Section: New Results
Audio motif and structure discovery
Motif discovery and sequence description
The work on sequence description corresponds to the Ph. D. Thesis of Romain Tavenard, in collaboration with Laurent Amsaleg from the Texmex project-team.
Audio motif discovery aims at finding repeating patterns from large audio streams in an unsupervised manner. Using the segmentation framework defined in  , we proposed a motif discovery method tolerant to variations in both the spectral and temporal domains. Our algorithm relies on several extensions of the well-known dynamic time warping algorithm to a word-spotting framework where motif boundaries are unknown. Results on a word discovery task, to appear in  , demonstrate the effectiveness of the method to retrieve repeating words or locutions in radio broadcast news data.
Audio discovery requires the fast comparison of sequences of audio descriptors in order to efficiently search for candidate motifs in a data stream. In the Ph. D. work of Romain Tavenard, we explore models of sequences of audio descriptors and the associated distances between models as an alternate approach to the traditional DTW-based solutions. In 2008, we dedicated ourselves to large scale experiments of the support vector regression (SVR) approach developped in 2007. Experimental results demonstrated the effectiveness of SVR to retrieve ads and jingles in a database containing 100 hours of radio broadcast news data. Moreover, SVR was found to be less sensitive to segmentation issues than DTW.
Structure learning in Bayesian networks
Participant : Guillaume Gravier.
Work carried out in the framework Siwar Baghdadi's Ph. D. Thesis with Thomson Multimedia and the Texmex project-team.
A key issue in statistical modeling is the design of that of model selection in order to select the best model according to the problem to solve. In the Ph.
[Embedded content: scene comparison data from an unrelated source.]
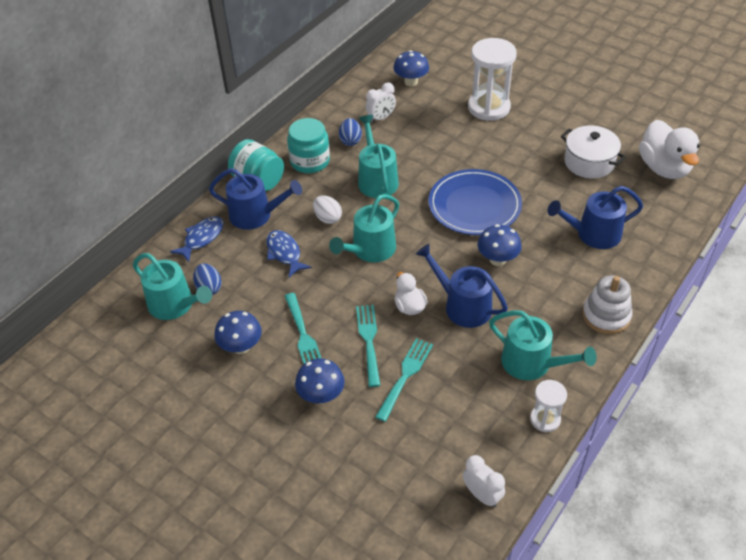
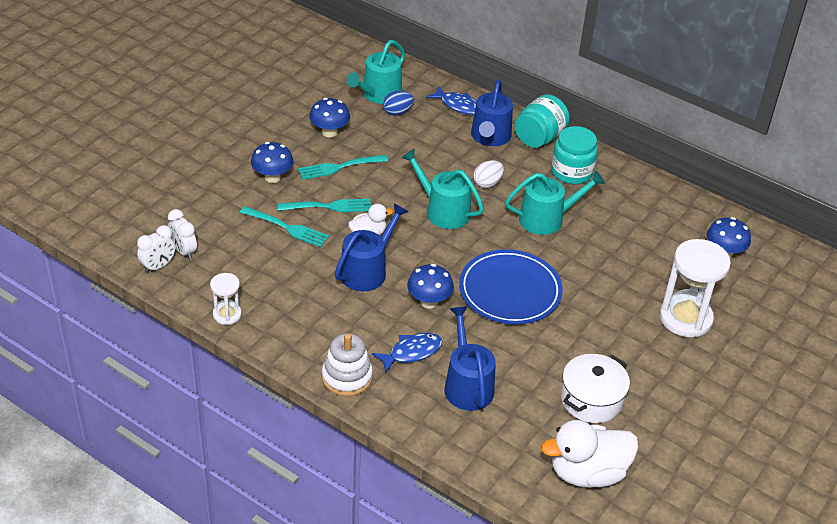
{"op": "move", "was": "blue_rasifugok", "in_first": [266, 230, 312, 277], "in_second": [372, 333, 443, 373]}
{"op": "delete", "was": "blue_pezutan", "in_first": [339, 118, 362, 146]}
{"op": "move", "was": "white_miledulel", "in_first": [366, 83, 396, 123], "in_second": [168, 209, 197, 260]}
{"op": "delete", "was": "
D. work of Siwar Baghdadi, we investigated several approaches to automate the model selection process in the framework of Bayesian networks applied to multimodal modeling of sport broadcasts. We emphasized the limits of the K2 structure learning algorithm (based on the Bayesian information criterion) for classification problems and investigated alternate algorithms based on discriminative criteria. Discriminative model selection algorithms were found more adequate for classification problems and eliminates the need for feature selection. Extensions of this work to structure learning in dynamic Bayesian networks were also investigated. Results on an action detection task in soccer videos demonstrate that the modeling step can be fully automated.